Summaries
Use the summaries API to generate, read, and edit VLM-derived summaries of a video against a specific persona. A summary row is keyed by the (videoId, personaId) pair; one persona can have at most one summary per video.
Endpoints
GET /api/videos/:videoId/summaries
GET /api/videos/:videoId/summaries/:personaId
POST /api/summaries # write a hand-crafted summary
PUT /api/videos/:videoId/summaries/:summaryId # edit existing
DELETE /api/videos/:videoId/summaries/:personaId
POST /api/videos/summaries/generate # enqueue VLM job
GET /api/jobs/:jobId # poll the VLM job
GET /api/videos/:videoId/summaries since v0.1.8 returns only
summaries on personas the requester owns. The pre-v0.1.8 unscoped
listing let a foreign user's imported summary mask the importer's
own summary in the persona switcher.
Generate a summary
curl -X POST http://localhost:3001/api/videos/summaries/generate \
-H 'Content-Type: application/json' --cookie cookies.txt \
-d '{"videoId":"<id>","personaId":"<id>"}'
# {"jobId":"<job>","status":"queued"}
The job runs in the BullMQ summarization queue. The model service
performs frame extraction, audio transcription, and VLM
captioning; when complete it writes the result back as a
VideoSummary row. Poll the job at GET /api/jobs/:jobId. Since
v0.1.8 the poll endpoint enforces ownership of the persona that
owns the job's data.
Summary row fields
The columns most commonly read by clients:
summary Json paragraphs of prose, one per array element
visualAnalysis String? raw VLM output before paragraph splitting
audioTranscript String? transcript text
keyFrames Json? selected frame ids and timestamps
transcriptJson Json? structured transcript (vendor-specific)

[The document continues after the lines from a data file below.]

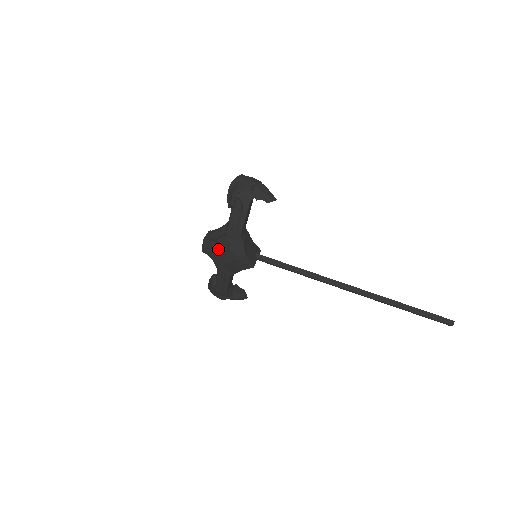
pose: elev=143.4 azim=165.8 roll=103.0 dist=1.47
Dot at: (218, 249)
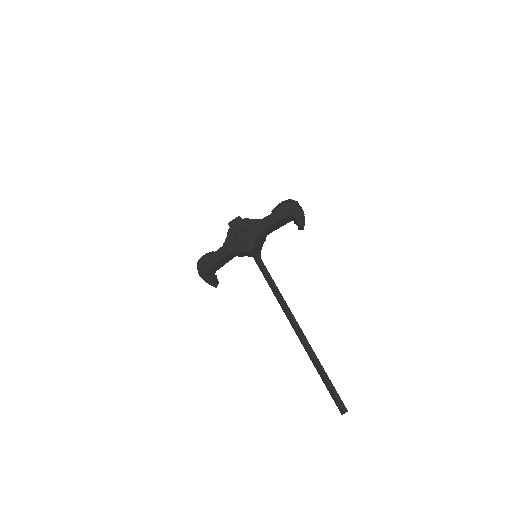
Dot at: (241, 228)
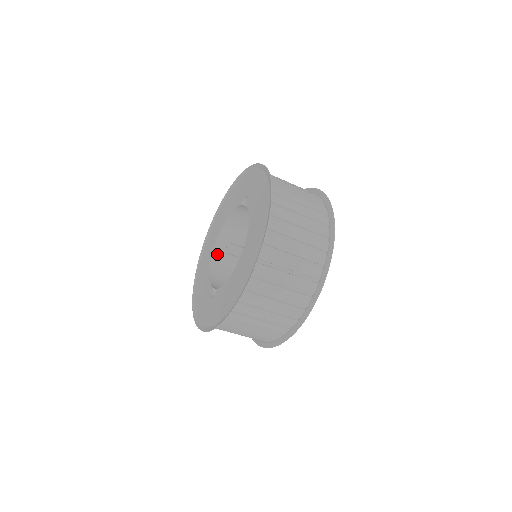
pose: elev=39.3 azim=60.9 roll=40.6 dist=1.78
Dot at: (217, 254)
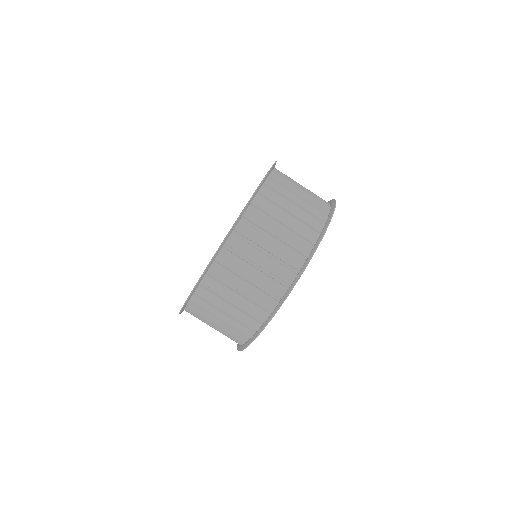
Dot at: occluded
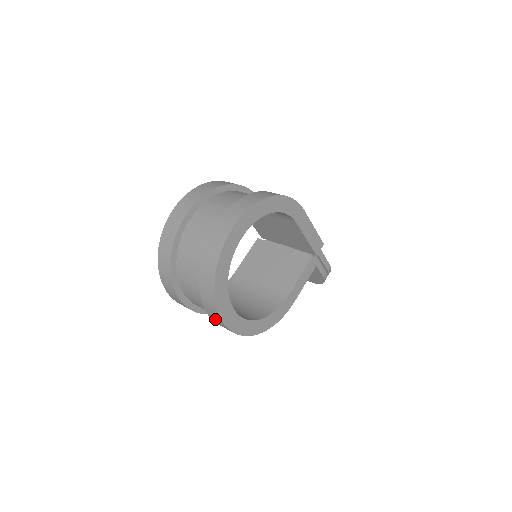
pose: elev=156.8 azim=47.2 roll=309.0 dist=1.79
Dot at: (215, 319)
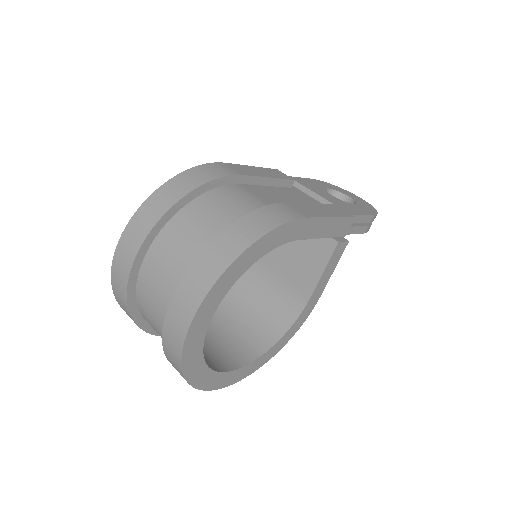
Dot at: occluded
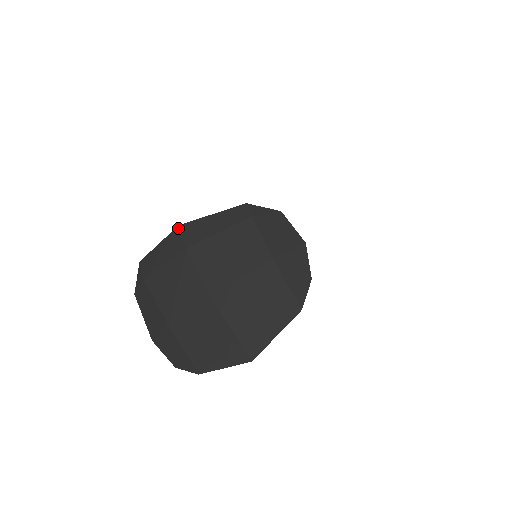
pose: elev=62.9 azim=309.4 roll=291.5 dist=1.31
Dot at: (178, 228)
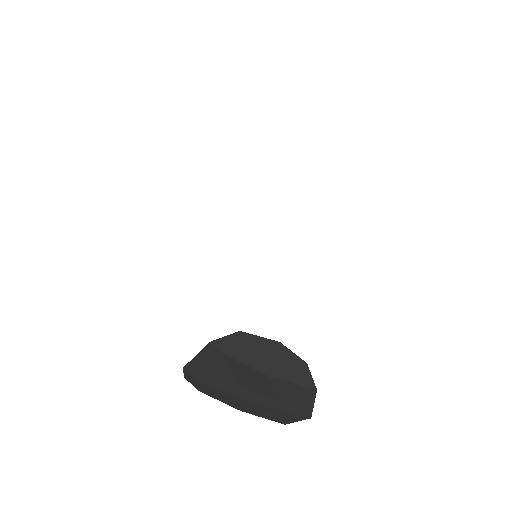
Dot at: (184, 370)
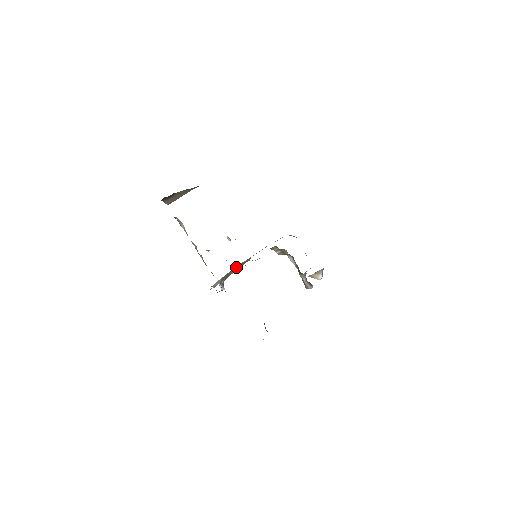
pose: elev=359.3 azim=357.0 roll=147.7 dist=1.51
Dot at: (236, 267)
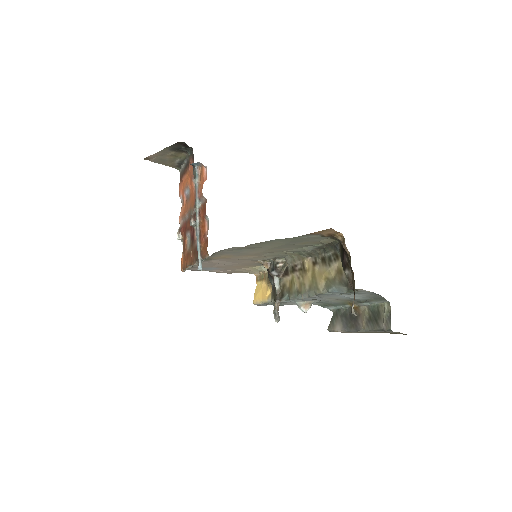
Dot at: occluded
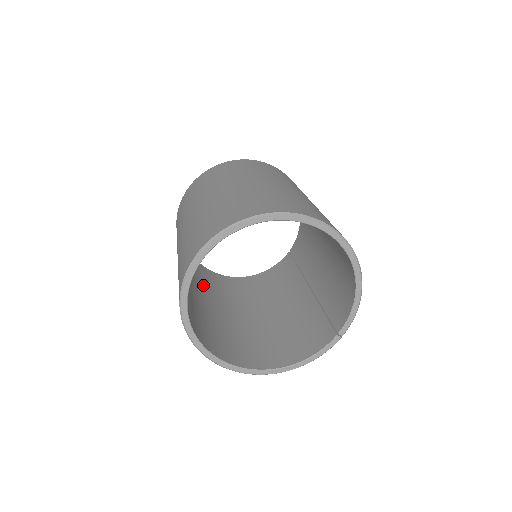
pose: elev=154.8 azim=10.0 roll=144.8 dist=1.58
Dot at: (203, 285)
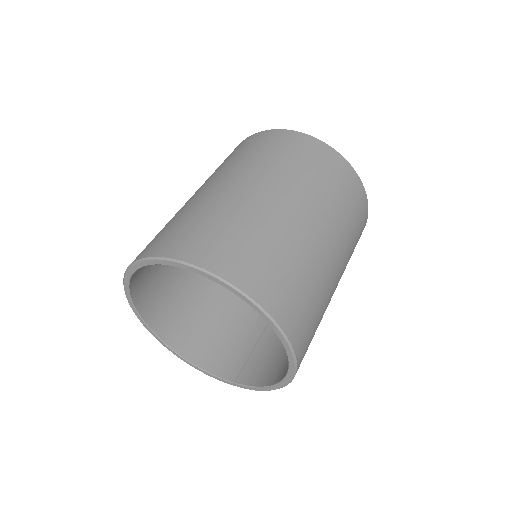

audioLanguage String? ISO code from the transcription vendor
audioModelUsed String? vendor adapter id
visualModelUsed String? VLM id (e.g. "qwen-2-5-vl-7b")
fusionStrategy String? "sequential" | "parallel" | "audio-first"
claimsJson Json? serialized extracted claims (denormalized)
comment Text? user-authored comment
The full set is in
server/prisma/schema.prisma under model VideoSummary and the
canonical TypeBox is in server/src/routes/summaries.ts.
Edit a summary
PUT /api/videos/:videoId/summaries/:summaryId accepts a partial
update. The route runs assertSummaryOwned so only the owning
user can edit. Use this to correct the summary text or set the
comment field.
Reasoning traces
Summaries produced by a thinking-capable VLM (Qwen3-VL thinking
variants) carry an optional ReasonedText block on the model
service response, capturing the chain-of-thought trace
alongside the visible summary text. The DTOs are documented in
Guide > Reasoning traces. The frontend
renders the trace inside a collapsible panel when present.